There have been many approaches to bridging the reality gap.

**Iterative learning control** uses a loop to train a model in simulation, then use the error in reality to further improve the simulated environment.

Domain randomization requires no further training on real world data. It doesn’t require any supervised learning or labeling that other approaches require.

The approach in this paper doesn’t rely on precise camera information or specific textures. It instead randomly generates the conditions of the simulation environment.

### Method

They want to train an object detector model that takes a single camera frame and maps it to the coordinates of a set of objects.

**1. Domain Randomization**

![Screenshot 2024-11-04 at 1.14.58 PM.png](../../../images/Screenshot_2024-11-04_at_1.14.58_PM.png)

> The purpose of domain randomization is to provide enough simulated variability at training time such that at test time the model is able to generalize to real-world data.

They randomize the number of distractor objects, position and texture of all objects and environment, position of camera, lighting, noise, etc.

Everything is rendered randomly in MuJoCo.

The camera is randomly places in a box around where the real camera for the robot is in reality. This lets them avoid precise camera calibration.

**2. Model Architecture and Training**

They used a VGG-16 architecture convolutional neural net, pre-trained on ImageNet to transfer learning to this case.

### Experiments

**1. Experimental Setup**

They feed their model an image of one of 8 target objects (trained on a 3D mesh of the object in simulation), along with many distractors. The model has to localize the target object by giving it’s Cartesian coordinate in 3D within an allowable error threshold.

**2. Localization Accuracy**

![Screenshot 2024-11-04 at 1.17.50 PM.png](../../../images/Screenshot_2024-11-04_at_1.17.50_PM.png)

> Even with over-fitting, the accuracy is comparable at a similar distance to the translation error in traditional techniques for pose estimation in clutter from a single monocular camera frame [5] that use higher-resolution images.

**3. Ablation Study**

![Screenshot 2024-11-04 at 1.20.05 PM.png](../../../images/Screenshot_2024-11-04_at_1.20.05_PM.png)

> Our hypothesis that pre-training would be essential to generalizing to the real world proved to be false.

Pre-training on ImageNet was unnecessary to achieve good results with sufficient training samples. This means that with sufficient samples, the models trained entirely in simulation with random weight initialization still performed well.

![Screenshot 2024-11-04 at 1.21.46 PM.png](../../../images/Screenshot_2024-11-04_at_1.21.46_PM.png)

> For our experiments, using a large number of random textures (in addition to random distractors and object positions) is necessary to achieving transfer.

**4. Robotics Experiments**

> We evaluated the use of our object detection networks for localizing an object in clutter and performing a prescribed grasp.

To demonstrate the utility of this sim2real transfer for robotics, they used the object localization model for grasping.

![Screenshot 2024-11-04 at 1.24.52 PM.png](../../../images/Screenshot_2024-11-04_at_1.24.52_PM.png)

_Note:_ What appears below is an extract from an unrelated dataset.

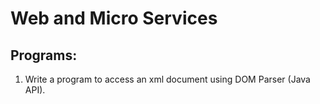 # Web and Micro Services
## Programs:
  1. Write a program to access an xml document using DOM Parser (Java API).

> We deployed the pipeline on a Fetch robot [49], and found it was able to successfully detect and pick up the target object in 38 out of 40 trials, including in highly cluttered scenes with significant occlusion of the target object.

The object detection model trained purely in simulation worked successfully for grasping.

### Conclusion

> We demonstrated that an object detector trained only in simulation can achieve high enough accuracy in the real world to perform grasping in clutter.